Carol A. Lentz, New Port Richey
Cut government and save money | Sept. 27 letter
County workers must struggle, too
This small-mined arrogant person should get her facts straight. Many county employees have lost their jobs and others have taken pay cuts just to keep jobs. Many county workers are paid much less than any of the surrounding counties.
Did you know Pasco County employees have not had a pay increase in two years? Yet the cost of living and health insurance still went up both years.
If you go to the Government Center, you will not see fancy cars and no one in this county flies for free. We do not live in big, fine homes like you think and if we do, we pay for it, not you.
County employees are like everyone else. We have car payments, mortgages, bills and other expenses and yes, we do pay taxes, like you.
We are no different than any other resident in Pasco County just because we work for the county government. The writer asked, do we really need them all? Yes, we do need them all.
E.M. Fredericks, Port Richey
Seniors need help with finances
Every week it seems the local power company seeks more rate increases from the public.
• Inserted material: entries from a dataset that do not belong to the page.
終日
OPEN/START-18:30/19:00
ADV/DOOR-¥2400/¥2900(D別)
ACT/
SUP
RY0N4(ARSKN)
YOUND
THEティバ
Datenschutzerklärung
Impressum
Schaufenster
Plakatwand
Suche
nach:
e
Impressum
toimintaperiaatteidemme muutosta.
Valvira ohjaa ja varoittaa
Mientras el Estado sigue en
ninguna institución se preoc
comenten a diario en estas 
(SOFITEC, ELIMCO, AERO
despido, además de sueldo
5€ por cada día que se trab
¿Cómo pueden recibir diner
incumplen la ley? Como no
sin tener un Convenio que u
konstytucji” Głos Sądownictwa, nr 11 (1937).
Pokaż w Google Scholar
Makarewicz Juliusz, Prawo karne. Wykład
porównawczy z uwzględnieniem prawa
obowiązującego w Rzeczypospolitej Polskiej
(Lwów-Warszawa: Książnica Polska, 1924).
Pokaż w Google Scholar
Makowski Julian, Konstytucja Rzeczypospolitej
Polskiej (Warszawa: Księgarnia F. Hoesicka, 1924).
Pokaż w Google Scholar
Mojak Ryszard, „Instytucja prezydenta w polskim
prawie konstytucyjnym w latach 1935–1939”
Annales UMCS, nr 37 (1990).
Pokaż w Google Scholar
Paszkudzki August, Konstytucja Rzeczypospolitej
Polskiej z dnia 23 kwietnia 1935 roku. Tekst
Nobody gives a darn about the long-suffering plight of seniors' ever-dwindling income from retirement savings.
Nobody cares about seniors in this state. It is flooded with con artists who are cheating the gullible citizens. Nobody in government seems able or willing to go after these vultures except Sen. Mike Fasano.
Where are all the other supposed guardians of the senior citizens? Our retirement allotments are rapidly being depleted by the ever-present greedy corporations and their CEOs. They are wrecking our country with their never-ending greed.
Art Sicard, Port Richey
Residents don't want assessment
Pasco County commissioners are trying to push a paving assessment down the throats of homeowners on two streets in the Lake Padgett East subdivision, Land O' Lakes. This assessment has been voted down three times in the last several years by homeowners. Now it seems that we have no say so in the matter.
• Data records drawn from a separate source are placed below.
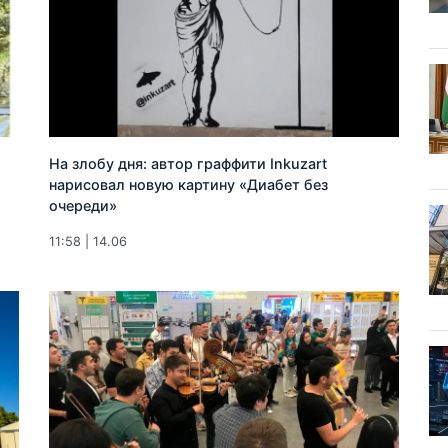
На злобу дня: автор граффити Inkuzart
нарисовал новую картину «Диабет без
очереди»
11:58 | 14.06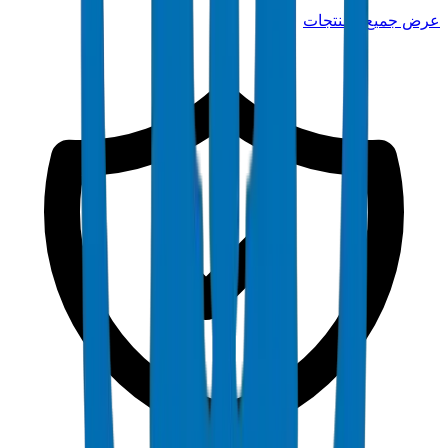
عرض جميع المنتجات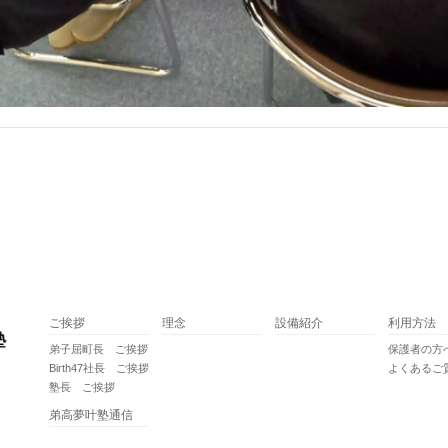
ご挨拶
理念
設備紹介
利用方法
弟子屈町長 ご挨拶
保護者の方
Birth47社長 ご挨拶
よくあるご
塾長 ご挨拶
弟高夢叶塾通信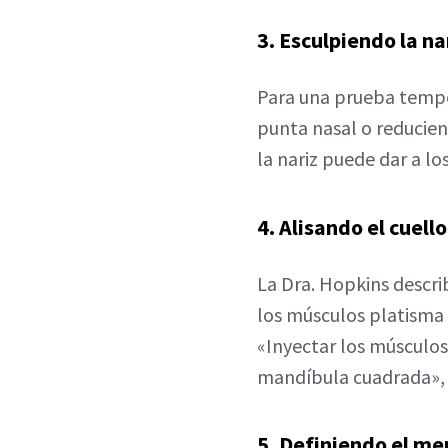
3. Esculpiendo la na
Para una prueba tempor
punta nasal o reducien
la nariz puede dar a l
4. Alisando el cuello
La Dra. Hopkins describ
los músculos platisma p
«Inyectar los músculo
mandíbula cuadrada»,
5. Definiendo el m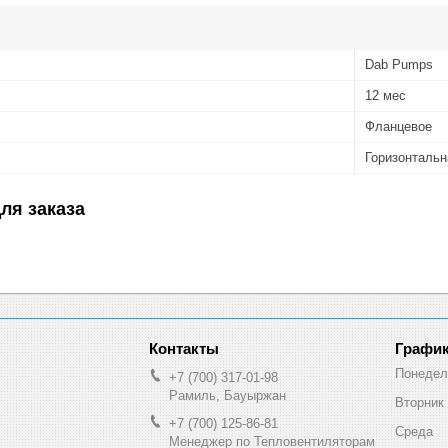
Dab Pumps
12 мес
Фланцевое
Горизонтальн
ля заказа
График
Понедел
+7 (700) 317-01-98
Рамиль, Бауыржан
Вторник
+7 (700) 125-86-81
Среда
Менеджер по Тепловентиляторам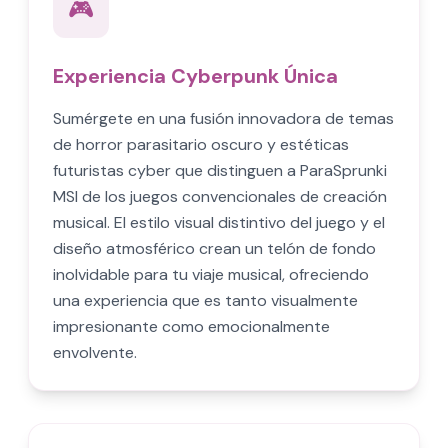
🎮
Experiencia Cyberpunk Única
Sumérgete en una fusión innovadora de temas
de horror parasitario oscuro y estéticas
futuristas cyber que distinguen a ParaSprunki
MSI de los juegos convencionales de creación
musical. El estilo visual distintivo del juego y el
diseño atmosférico crean un telón de fondo
inolvidable para tu viaje musical, ofreciendo
una experiencia que es tanto visualmente
impresionante como emocionalmente
envolvente.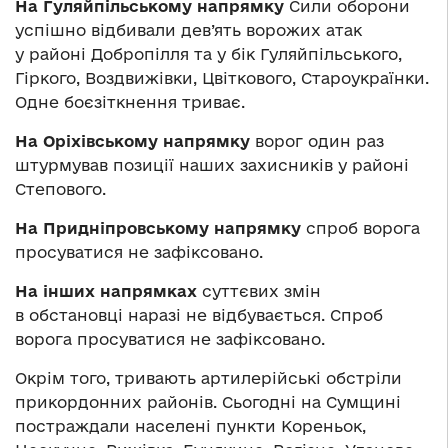
На Гуляйпільському напрямку
Сили оборони
успішно відбивали дев’ять ворожих атак
у районі Добропілля та у бік Гуляйпільського,
Гіркого, Воздвижівки, Цвіткового, Староукраїнки.
Одне боєзіткнення триває.
На Оріхівському напрямку
ворог один раз
штурмував позиції наших захисників у районі
Степового.
На Придніпровському напрямку
спроб ворога
просуватися не зафіксовано.
На інших напрямках
суттєвих змін
в обстановці наразі не відбувається. Спроб
ворога просуватися не зафіксовано.
Окрім того, тривають артилерійські обстріли
прикордонних районів. Сьогодні на Сумщині
постраждали населені пункти Кореньок,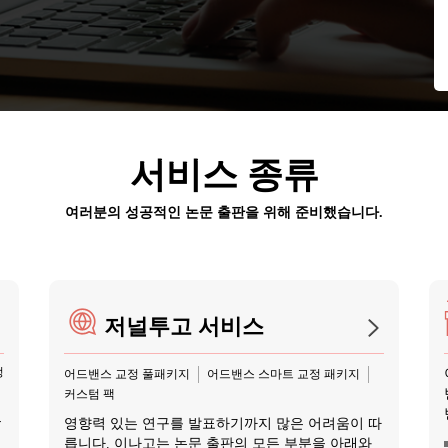
서비스 종류
여러분의 성공적인 논문 출판을 위해 준비했습니다.
저널투고 서비스
정
어드밴스 교정 풀패키지
어드밴스 스마트 교정 패키지
커스텀 팩
은
영향력 있는 연구를 발표하기까지 많은 어려움이 따
릅니다. 이나고는 논문 출판의 모든 부분을 아래와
We were informed by certified mail of the proposed paving assessment PVAS 3043 that, if approved, would cost each one of us $3,664.44 and we have no vote in the matter. There is a workshop on Oct. 13 in Dade City to discuss this, and then a commission meeting at 1:30 p.m. Nov. 3 when the working people here will find it hard to attend a public hearing.
We are in the process of contacting all of the commissioners asking for a no vote on this project. One of our questions is why the county, a couple of years ago, put what they called a long patch that measured over a half-mile along Forest View Drive and did not assess anyone.
Now, both of our streets that border Forest View are only one-tenth of a mile or shorter, with 13 homes on one street and no homes on the other.
We feel the cost of $3,664.44 each is very unjust and unfair and we are being singled out because we defeated the county's last three tries to assess a paving deal on us. We feel this would put a financial burden on everyone due to the extreme bad economy and property values that have declined.
One inquiry we received back from one commissioner was: They did not know why the long patch was done, and also the price of asphalt was going down. Now, that is a great answer.